One of the unfortunate aspects of adverse events in hospitals is that they increase costs by increasing patients’ length of stay and, often, the complexity of their treatment. Studies examining adverse events often involve extensive record review or prospective data collection but, in “The incidence and cost of adverse events in Victorian hospitals 2003-04”, Ehsani et al show that using routinely collected hospital morbidity data can be an economical way of costing and counting adverse events — with a view, of course, to prevention.

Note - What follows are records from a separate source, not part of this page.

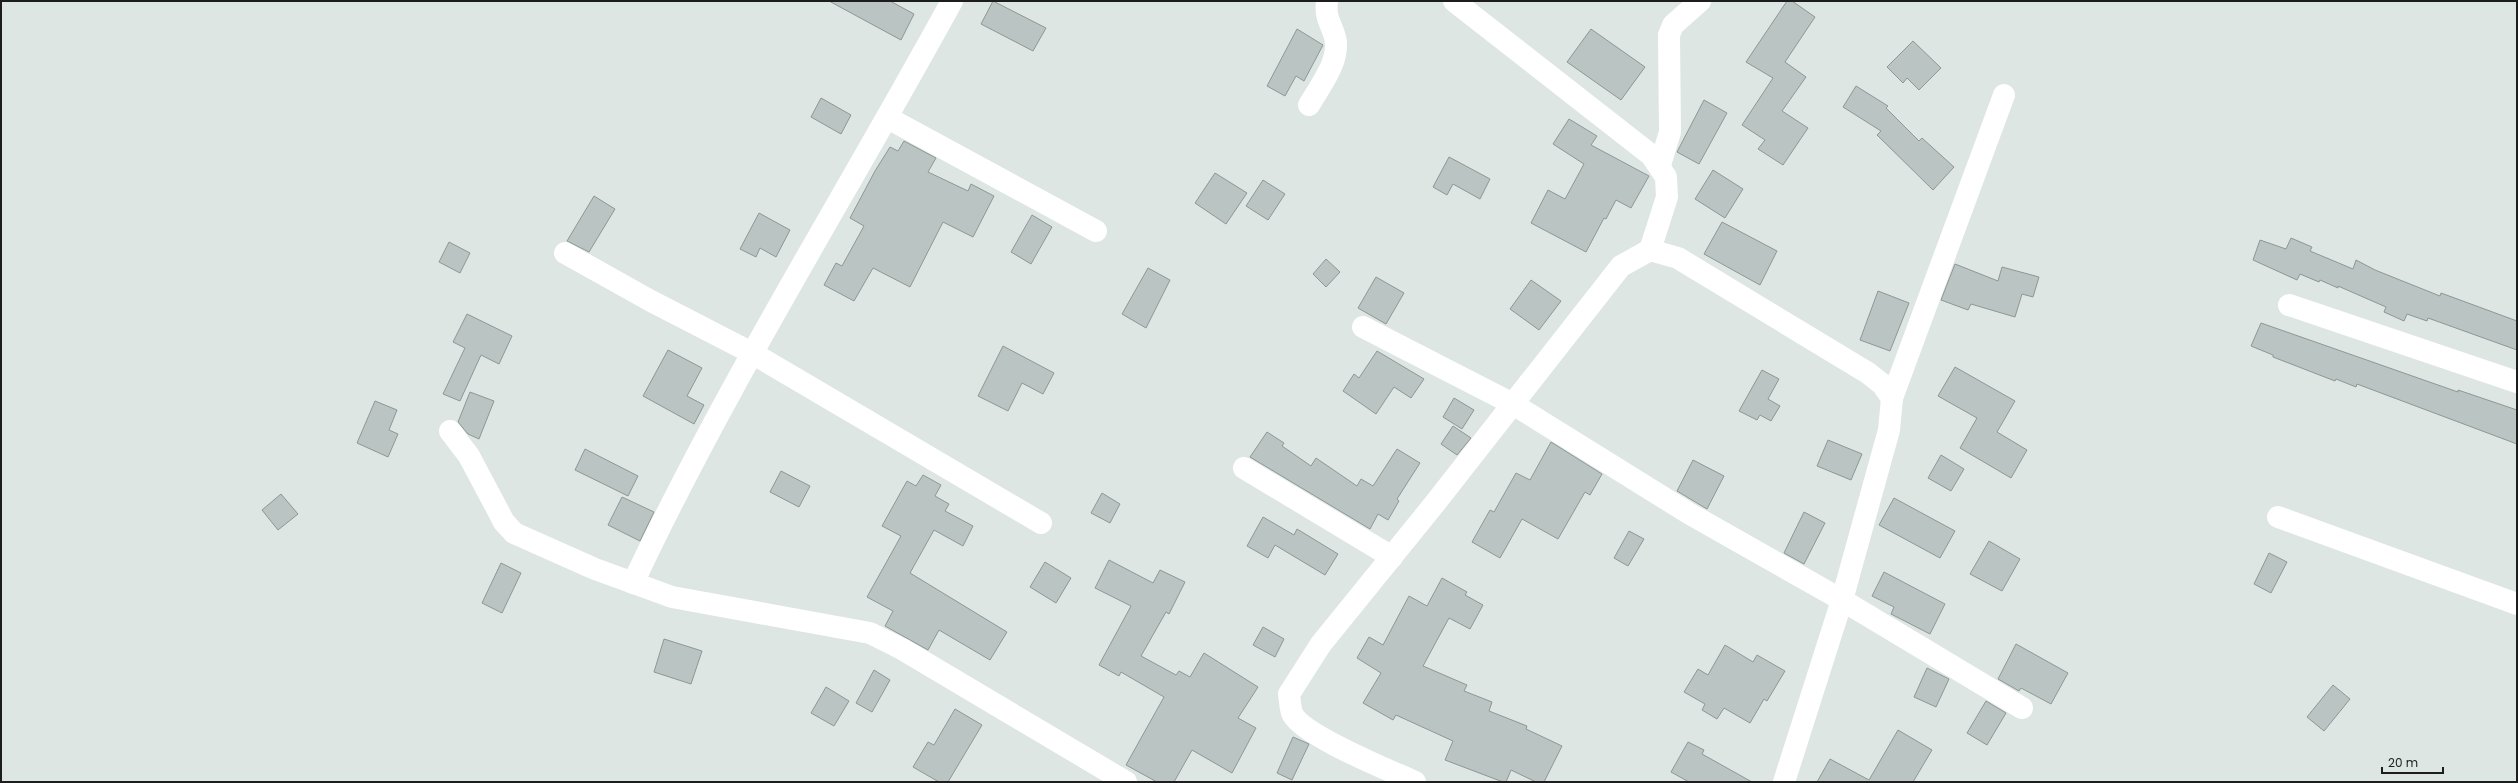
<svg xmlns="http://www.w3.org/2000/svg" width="2518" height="783" font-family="Poppins,sans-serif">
<rect width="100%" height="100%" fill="#dde6e2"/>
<g fill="#bac4c2" stroke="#8e9796">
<polygon points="829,1 890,1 914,14 901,40"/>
<polygon points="993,1 1046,28 1033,51 981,24"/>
<polygon points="1787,1 1792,1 1815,17 1785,62 1806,77 1782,111 1808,128 1783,165 1758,149 1765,140 1742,125 1773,78 1746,62"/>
<polygon points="1297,29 1323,45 1304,81 1296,76 1285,96 1267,86"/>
<polygon points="1591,29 1645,67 1621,100 1567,62"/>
<polygon points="1913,41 1941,68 1919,90 1907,78 1903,83 1887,67"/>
<polygon points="1856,86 1888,106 1886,108 1919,141 1922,138 1954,167 1933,190 1877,135 1881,131 1843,107"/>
<polygon points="821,98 851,115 841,134 811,117"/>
<polygon points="1704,100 1727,113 1699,164 1677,152"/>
<polygon points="1569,119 1597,136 1591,145 1649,176 1631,208 1616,200 1606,219 1604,218 1586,252 1531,223 1548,190 1565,199 1584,164 1553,144"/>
<polygon points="904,141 936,158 928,172 968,191 971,184 994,196 973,237 943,222 910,287 873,268 854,301 824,285 836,263 842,266 864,226 850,218 875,171 890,147 898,151"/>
<polygon points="1449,157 1490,179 1480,199 1453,184 1447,195 1433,187"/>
<polygon points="1713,170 1743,189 1725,218 1695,199"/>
<polygon points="1215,173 1247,193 1226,224 1195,203"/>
<polygon points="1263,180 1285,194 1268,220 1246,206"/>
<polygon points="594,196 615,209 589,252 567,241"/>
<polygon points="759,213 790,230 776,257 760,248 756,257 740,249"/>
<polygon points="1032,215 1052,227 1031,264 1011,252"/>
<polygon points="1722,222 1777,251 1760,285 1704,254"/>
<polygon points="2291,238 2312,247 2310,251 2353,269 2356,260 2375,270 2440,296 2441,293 2517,321 2517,350 2428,318 2427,321 2407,314 2404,321 2384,312 2386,307 2338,286 2338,288 2320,280 2319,282 2300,274 2297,280 2253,260 2260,240 2286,249"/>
<polygon points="449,242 470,253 460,273 439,262"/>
<polygon points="1326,259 1340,272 1326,287 1313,274"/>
<polygon points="1955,264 1998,281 2002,267 2039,277 2033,297 2022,294 2015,317 1971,304 1968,310 1941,300"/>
<polygon points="1148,268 1170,280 1146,328 1122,314"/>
<polygon points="1376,277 1404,293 1386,324 1358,308"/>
<polygon points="1531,280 1561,301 1539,330 1510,309"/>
<polygon points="1878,291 1909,303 1890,351 1860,340"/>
<polygon points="467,314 512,336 499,364 481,355 460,401 443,394 465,348 453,342"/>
<polygon points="2261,323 2458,392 2458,390 2517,410 2517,444 2357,384 2356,387 2336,379 2335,381 2273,357 2273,355 2251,346"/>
<polygon points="1003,346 1054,373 1043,394 1022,383 1008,411 978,396"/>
<polygon points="668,350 702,368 687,396 704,405 694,424 643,396"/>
<polygon points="1377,351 1424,379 1411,398 1394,387 1376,414 1343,391 1354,374 1359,378"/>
<polygon points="1955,367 2015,401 1997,432 2027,450 2011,478 1960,448 1977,418 1938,396"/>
<polygon points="1762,370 1779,379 1768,399 1780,406 1771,421 1760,415 1757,420 1739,411"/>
<polygon points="470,392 494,401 479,439 468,434 458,422"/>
<polygon points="1454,398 1474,410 1462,429 1443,417"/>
<polygon points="375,401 397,410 389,430 398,434 388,457 357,443"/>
<polygon points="1453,426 1471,438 1457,455 1441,444"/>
<polygon points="1267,432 1284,443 1282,446 1311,466 1316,458 1357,486 1361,479 1373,486 1397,449 1420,463 1397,499 1399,501 1388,520 1378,514 1370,529 1250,457"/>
<polygon points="1828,440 1862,454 1851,480 1817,466"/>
<polygon points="1551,442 1602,474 1590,495 1585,492 1558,539 1522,519 1500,558 1472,542 1490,510 1494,512 1516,473 1530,480"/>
<polygon points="585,449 638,476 628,496 575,470"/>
<polygon points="1941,455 1964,469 1951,491 1928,478"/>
<polygon points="1693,460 1724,476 1707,509 1677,491"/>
<polygon points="781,471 810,486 799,507 770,492"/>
<polygon points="923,475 941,485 935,496 949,504 945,511 973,526 963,546 934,530 910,573 1007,632 990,660 939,630 928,650 885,626 893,611 867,597 901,536 882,526 907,481 916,486"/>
<polygon points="1102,493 1120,504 1110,523 1091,513"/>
<polygon points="281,494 298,514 278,530 262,510"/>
<polygon points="622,497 654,512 640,541 608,525"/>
<polygon points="1894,498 1955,531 1940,558 1879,525"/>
<polygon points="1804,512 1825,523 1804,564 1784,553"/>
<polygon points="1263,517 1294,535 1297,529 1338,554 1325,575 1275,545 1268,558 1247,546"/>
<polygon points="1629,531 1644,539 1628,566 1614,558"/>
<polygon points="1989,541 2020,559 2002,591 1970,574"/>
<polygon points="2269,553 2287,562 2271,593 2254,584"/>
<polygon points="1109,560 1153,583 1160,570 1185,582 1169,614 1166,612 1141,656 1176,675 1179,671 1190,677 1204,653 1258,687 1238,718 1256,728 1232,773 1192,750 1174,782 1157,782 1126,765 1164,697 1121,672 1119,676 1099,665 1131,606 1095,588"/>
<polygon points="1045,562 1071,578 1056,603 1030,587"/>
<polygon points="501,563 521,573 502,613 482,603"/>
<polygon points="1884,572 1945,604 1930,634 1891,614 1894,607 1872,596"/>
<polygon points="1442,578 1467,592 1465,595 1483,605 1470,629 1449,618 1423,666 1467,685 1464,691 1492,702 1489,711 1527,726 1526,729 1562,746 1544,782 1536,782 1511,770 1506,782 1503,782 1445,760 1453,741 1396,715 1393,720 1363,703 1381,673 1357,658 1369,637 1383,645 1409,596 1427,606"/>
<polygon points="1263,627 1284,639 1275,657 1253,645"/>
<polygon points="664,639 702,651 691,684 654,672"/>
<polygon points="2016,644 2068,673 2051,704 2021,688 2019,691 1998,679"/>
<polygon points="1725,645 1753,662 1757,655 1785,671 1767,701 1764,699 1750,723 1724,708 1717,719 1702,710 1705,704 1684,692 1698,669 1708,675"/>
<polygon points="1927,668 1949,679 1936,707 1914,697"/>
<polygon points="874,670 890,680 872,712 856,703"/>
<polygon points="2333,685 2350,699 2324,731 2307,717"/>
<polygon points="826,687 849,701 834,726 811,713"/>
<polygon points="1986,701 2006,713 1987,745 1967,733"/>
<polygon points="955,709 982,725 948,782 939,782 913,767 928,742 934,745"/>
<polygon points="1898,730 1932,750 1913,782 1817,782 1830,759 1869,780"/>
<polygon points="1293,737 1309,744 1292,780 1277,773"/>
<polygon points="1688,742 1704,750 1702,754 1752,782 1689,782 1671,772"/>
</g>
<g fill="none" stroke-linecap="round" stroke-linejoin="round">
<g stroke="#fff" stroke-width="22">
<polyline points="1454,1 1651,155 1666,177 1667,197 1650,250"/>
<path d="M 1309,105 C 1320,86 1341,60 1335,37 C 1330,21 1325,18 1327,1"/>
<polyline points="888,118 1096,231"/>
<polyline points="1660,165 1670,132 1669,35 1673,25 1700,1"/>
<polyline points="565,253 651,301 752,353 1041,523"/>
<polyline points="2289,305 2517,382"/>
<polyline points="1363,327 1513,404 1690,514 1842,600 2022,708"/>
<polyline points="1892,398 2004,95"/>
<polyline points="450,431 469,456 504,522 514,533 595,569 672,597 870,633 902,649 1126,782"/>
<polyline points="1244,468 1392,557"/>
<polyline points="2278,517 2517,604"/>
<path d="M 633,583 C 727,383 846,195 952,1"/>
<path d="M 1415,782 C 1389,770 1306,737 1293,715 C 1290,710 1290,700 1289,694 L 1321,644 L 1436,502 L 1621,266 L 1650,250 L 1678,258 L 1868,373 L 1882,384 L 1892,398 L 1889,430 L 1842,600 L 1784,782"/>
</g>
</g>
<rect width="2518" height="783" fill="none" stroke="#1b1e1d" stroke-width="4"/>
<path d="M2382 767v6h61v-6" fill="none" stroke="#1b1e1d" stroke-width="2"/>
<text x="2388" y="767" font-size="12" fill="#1b1e1d" stroke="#dde6e2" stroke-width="3" paint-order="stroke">20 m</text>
</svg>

In the wake of last year’s Bundaberg Hospital scandal there have also been calls to make hospital administrative data public, so that patients can come to their own conclusions about the safety of hospitals. In “Public reporting of hospital outcomes based on administrative data: risks and opportunities”, Scott and Ward examine the usefulness of this suggestion.

 

Mental health roller-coaster

In any given year, one in 200 Australians will experience an episode of bipolar disorder. We now know a lot about managing this illness and, of course, the main person coordinating management is generally a general practitioner. Thus, the Clinical Update from Mitchell et al in this issue (→ The management of bipolar disorder in general practice) is a welcome and timely contribution. But are some best-practice recommendations “pie in the sky” in the current under-resourced and poorly coordinated mental health environment? Hickie and Blashki argue for a more pragmatic approach (→ Evidence into practice: the mental health hurdle is high).

Missed opportunities

Up to 60% of intravenous drug users (IDUs) in Australia are hepatitis C positive, at least a quarter have had hepatitis B, and 1%-3% are HIV positive. As drug and alcohol agencies may represent the only contact that IDUs have with the medical community, they are an important venue for opportunistic screening for, and (in the case of hepatitis B) vaccination to prevent, these viruses. However, as Winstock et al discovered, many agencies are currently unable to provide this service (→ National survey of HIV and hepatitis testing and vaccination services provided by drug and alcohol agencies in Australia).

Community resistance

Several recent articles in the MJA have flagged the growing problem of community-acquired methicillin-resistant Staphylococcus aureus (CA-MRSA) infections. As clinicians wrestle with the implications of CA-MRSA for empirical therapy, Vlack et al add some important information to the mix, with their study of CA-MRSA carriage rates among school children in a Queensland Indigenous community (→ Carriage of methicillin-resistant Staphylococcus aureus in a Queensland Indigenous community).

Another time . . . another place

It appears to me that melancholy is the commencement and even part of mania . . . The melancholics turn to sorrow and despondency only . . . If at any time a relaxation occurs . . . hilarity supervenes, but these persons go mad.